Zaraza ziemniaka w natarciu


Od praktycznie 10 dni są na Kujawach bardzo dobre warunki do rozwoju jednej z najgroźniejszych chorób pomidora gruntowego i ziemniaka a mianowicie zarazy ziemniaka. 

Choroba rozwija się bardzo szybko w umiarkowanych temperaturach i przy znacznym zwilżeniu roślin. W takich warunkach potrafi zniszczyć całą plantacje w ciągu kilku dni. Objawy mogą występować na liściach, łodygach i owocach. Na liściach są to plamy strzałkowato wchodzące w liść od jego brzegu lub na części powierzchni liścia kolory brązowego. Na spodniej stronie liści pod plamą można obserwować zarodniki za pomocą których rozmnaża się grzyb epidemiologicznie. Zarodniki są zwykle srebrzysto czarne. Na owocach widać marmurkowate brązowe plamy, a na łodygach plamy w kolorze brązowym, ale pokryte nalotem zarodników. 

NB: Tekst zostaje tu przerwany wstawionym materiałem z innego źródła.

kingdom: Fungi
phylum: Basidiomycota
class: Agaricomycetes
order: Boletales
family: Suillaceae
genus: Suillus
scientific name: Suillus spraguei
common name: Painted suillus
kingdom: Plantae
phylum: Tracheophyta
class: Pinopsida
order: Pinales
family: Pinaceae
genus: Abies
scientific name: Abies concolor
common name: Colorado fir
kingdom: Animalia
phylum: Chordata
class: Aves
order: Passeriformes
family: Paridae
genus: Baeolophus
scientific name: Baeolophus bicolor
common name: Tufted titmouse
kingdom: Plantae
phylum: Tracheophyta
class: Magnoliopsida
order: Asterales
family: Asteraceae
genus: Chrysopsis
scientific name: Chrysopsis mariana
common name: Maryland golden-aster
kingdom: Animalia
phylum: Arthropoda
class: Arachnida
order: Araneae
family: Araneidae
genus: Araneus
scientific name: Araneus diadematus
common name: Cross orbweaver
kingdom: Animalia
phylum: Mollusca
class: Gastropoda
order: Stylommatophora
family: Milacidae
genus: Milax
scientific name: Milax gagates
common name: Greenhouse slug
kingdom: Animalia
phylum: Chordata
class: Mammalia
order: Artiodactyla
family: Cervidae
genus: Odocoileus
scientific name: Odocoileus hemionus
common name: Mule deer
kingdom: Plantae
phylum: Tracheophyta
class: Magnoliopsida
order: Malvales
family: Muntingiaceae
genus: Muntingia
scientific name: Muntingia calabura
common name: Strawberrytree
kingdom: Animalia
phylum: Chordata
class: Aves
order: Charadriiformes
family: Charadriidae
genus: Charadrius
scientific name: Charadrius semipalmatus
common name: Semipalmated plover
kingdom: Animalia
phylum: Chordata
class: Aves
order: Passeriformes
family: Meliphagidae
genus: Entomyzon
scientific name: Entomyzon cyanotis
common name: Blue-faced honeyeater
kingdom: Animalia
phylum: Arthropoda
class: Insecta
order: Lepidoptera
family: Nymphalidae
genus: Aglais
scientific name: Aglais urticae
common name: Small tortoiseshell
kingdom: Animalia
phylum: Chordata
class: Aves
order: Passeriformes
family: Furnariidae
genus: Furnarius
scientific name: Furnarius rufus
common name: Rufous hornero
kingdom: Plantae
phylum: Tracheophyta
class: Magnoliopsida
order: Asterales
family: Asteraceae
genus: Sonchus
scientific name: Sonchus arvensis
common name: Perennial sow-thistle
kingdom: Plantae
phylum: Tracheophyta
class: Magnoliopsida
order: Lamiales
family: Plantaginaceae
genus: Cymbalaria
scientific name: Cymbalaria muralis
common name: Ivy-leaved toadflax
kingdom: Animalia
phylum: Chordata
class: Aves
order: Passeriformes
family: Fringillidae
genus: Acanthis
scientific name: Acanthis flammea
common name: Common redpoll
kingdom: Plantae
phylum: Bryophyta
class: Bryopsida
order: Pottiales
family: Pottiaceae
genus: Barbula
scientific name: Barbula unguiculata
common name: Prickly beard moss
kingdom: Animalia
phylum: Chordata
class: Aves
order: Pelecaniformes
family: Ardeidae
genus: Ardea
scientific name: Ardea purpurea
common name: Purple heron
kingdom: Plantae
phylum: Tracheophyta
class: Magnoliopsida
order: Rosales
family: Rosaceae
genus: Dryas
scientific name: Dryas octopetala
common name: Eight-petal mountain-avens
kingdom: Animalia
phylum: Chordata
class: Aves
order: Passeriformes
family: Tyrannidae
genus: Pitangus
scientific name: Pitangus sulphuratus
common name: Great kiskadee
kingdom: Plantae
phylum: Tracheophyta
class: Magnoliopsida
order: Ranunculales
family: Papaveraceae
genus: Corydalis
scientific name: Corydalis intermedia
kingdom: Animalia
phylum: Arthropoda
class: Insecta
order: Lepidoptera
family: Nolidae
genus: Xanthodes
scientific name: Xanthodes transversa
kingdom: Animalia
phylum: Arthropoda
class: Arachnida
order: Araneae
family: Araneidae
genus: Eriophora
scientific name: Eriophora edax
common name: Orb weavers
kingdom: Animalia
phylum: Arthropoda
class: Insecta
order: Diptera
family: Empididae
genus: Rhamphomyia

Kiedy mamy początek infekcji na plantacji pomidorów można używać do oprysków produktów o działaniu interwencyjnym typu Revus 250 SC czy Orondis Evo.

Niestety w przypadku pomidorów gruntowych brak jest rozwiązań do szybkiego zatrzymania infekcji zarazy. Zabiegi bowiem po zauważeniu pierwszych objawów należy wykonać co kilka dni produktami o różnym schemacie działania. Z tego względu należy posiłkować się rozwiązaniami z upraw ziemniaka. Aby poprawić działanie produktów chemicznych można pokusić się o dezynfekcję uprawy bezpośrednio przed wykonaniem zabiegu fungicydowego. Do tego celu można użyć produktów takich jak perhydrol, podchloryn sodu czy też Agro Eca Protect. Jednak po zdezynfekowaniu uprawy należy w dość szybkim czasie zabezpieczyć rośliny przed następnymi infekcjami. Wskazany jest również dodatek układowej miedzi i siarki na przykład w postaci produktu IonBlue w dawce 0,5 l/ha.